Schluss mit giftig
Die Orgel der Dorfkirche in Massen wird bei ihrer Restaurierung von Giftstoffen befreit
„Ich will den rauschenden Klang der Orgel hören, diese Überschwemmung von überirdischen Tönen. Ich brauche ihn gegen die schrille Lächerlichkeit der Marschmusik.“ Diese Sätze aus Pascal Merciers Roman: „Nachtzug nach Lissabon“ sollen das Motto sein für die Bemühungen um eine Orgel, um deren „rauschenden Klang“ es derzeit nicht so gut bestellt ist. Das wünscht sich Marlén Reinke, die Pfarrerin der brandenburgischen Kirchengemeinde Massen. Die Orgel in der Massener Dorfkirche liegt nicht nur ihr am Herzen. „Diese Sätze beschreiben ein Ziel, das die ganze Gemeinde bewegt“, sagt sie.

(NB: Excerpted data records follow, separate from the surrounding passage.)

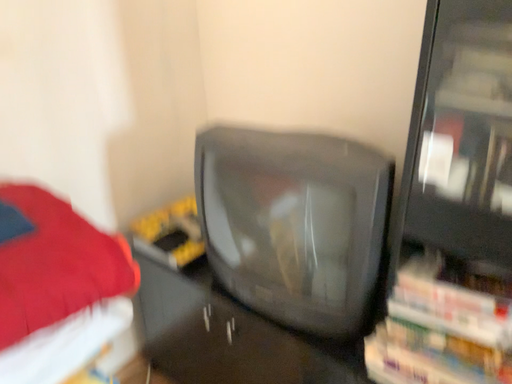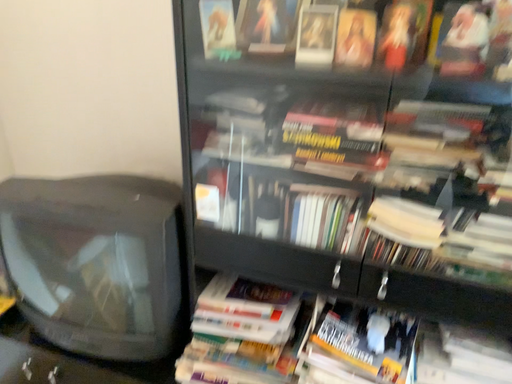
Question: Which way did the camera rotate in the video?

Choices:
 (A) rotated right
 (B) rotated left

Answer: (A)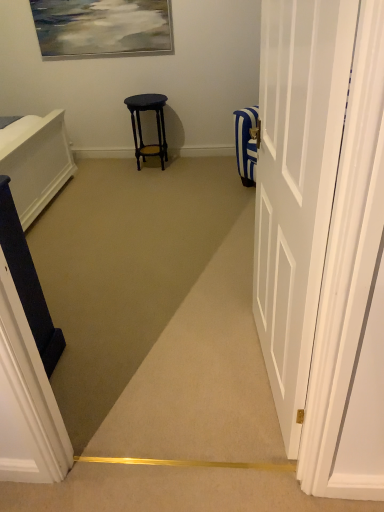
Question: Is matte black stool at center taller or shorter than dark blue fabric at left?

Choices:
 (A) tall
 (B) short

Answer: (B)

Question: From a real-world perspective, relative to dark blue fabric at left, is matte black stool at center vertically above or below?

Choices:
 (A) below
 (B) above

In den letzten 50 Jahren allerdings sei das, was für den Erhalt des Instruments getan werden konnte, „nur Flickschusterei“ gewesen – so jedenfalls habe man ihr bei ihrem Amtsantritt vor drei Jahren berichtet. Eine nicht ganz unzutreffende Wahrnehmung, wie Reinke kurz darauf feststellen musste: „Der Gutachter, den wir hinzuholten, schlug die Hände über dem Kopf zusammen“: Die gesamte Windanlage war defekt, der Motor ebenso, einige Register konnten gleich gar nicht mehr gezogen werden. Seit 1821 war die von Johann Christoph Schröther erbaute und 1881 von Nikolaus Schrickel umfassend erweiterte Orgel in Massen in Betrieb – damit ist es nun erst einmal vorbei.
Zu Beginn des Sommers wurde das von der Stiftung Orgelklang zur „Orgel des Monats November“ gewählte Instrument sukzessive aus der Kirche ausgebaut; inzwischen ist nur noch das äußere Holzgehäuse zu sehen. „Das ist eigentlich auch ein ganz spannender Einblick, der auf diese Weise möglich wird“, meint Marlén Reinke. Trotzdem hätte die Gemeinde natürlich lieber den vollen Klang statt des leeren Kastens in der Kirche. Doch bis dahin wird es noch eine ganze Weile dauern.
Besonders wichtig im Rahmen der Instandsetzung des Instruments ist die Entfernung von Giftstoffen. „Zu DDR-Zeiten wurde da jede Menge Holzschutzmittel reingespritzt, sogar das längst verbotene Mittel DDT! Man kann die Giftkristalle, die aus dem Holz austreten, sogar sehen. Sie dürfen nicht berührt werden, und man sollte sich nicht längere Zeit in der Nähe aufhalten. Die Orgel ist regelrecht verseucht.“
Nach der Winterpause soll Schluss sein mit giftig. Und wenn die vom Gifte befreite und mit ihren jetzt wie neu glänzenden Pfeifen versehene Orgel im kommenden Frühjahr wieder an ihren Platz zurückkehrt, wird nicht nur der neue schöne Klang zu bestaunen sein, hofft die Pfarrerin: „Dann können wir das Orgelinnere auch mal öffnen, damit zum Beispiel unsere Konfirmanden oder Kindergottesdienstkinder einen Blick hineinwerfen können“. Die Jugend kommt gerne in die Massener Dorfkirche: Der Kontakt zu mehreren ortsnahen Musikschulen ist eng. Zu besonderen Gottesdiensten, zum Gemeindefest oder zu Konfirmationen bringen die Musikschüler mit ihren Instrumenten lebendige Töne mit in die Kirche.
An der „Sammelbox“ für Spenden zur Restaurierung der Orgel gehen auch sie nicht achtlos vorbei, weiß Marlén Reinke. Das von einem Massener Tischler gefertigte Behältnis ist eine hölzerne Orgelpfeife. „Hier können die Kinder – und nebenbei nicht nur sie – eine Holzpfeife aus nächster Nähe betrachten. Die meisten staunen, auch weil sie gar nicht wussten, dass es Orgelpfeifen aus Holz gibt.“ Rund 3.000 Euro hat die Leerung der Sammelpfeife bereits ergeben. Insgesamt werden fast 50.000 Euro vonnöten sein, um die Schrickel-Orgel umfassend wiederherzustellen. Die Stiftung Orgelklang stellt 4.000 Euro zur Verfügung. „Das ist für uns eine große Hilfe“, sagt Marlén Reinke. Sie ist zuversichtlich, genügend Unterstützer zu finden und spätestens im Mai wieder - den rauschenden Klang von „überirdischen Tönen zu hören“.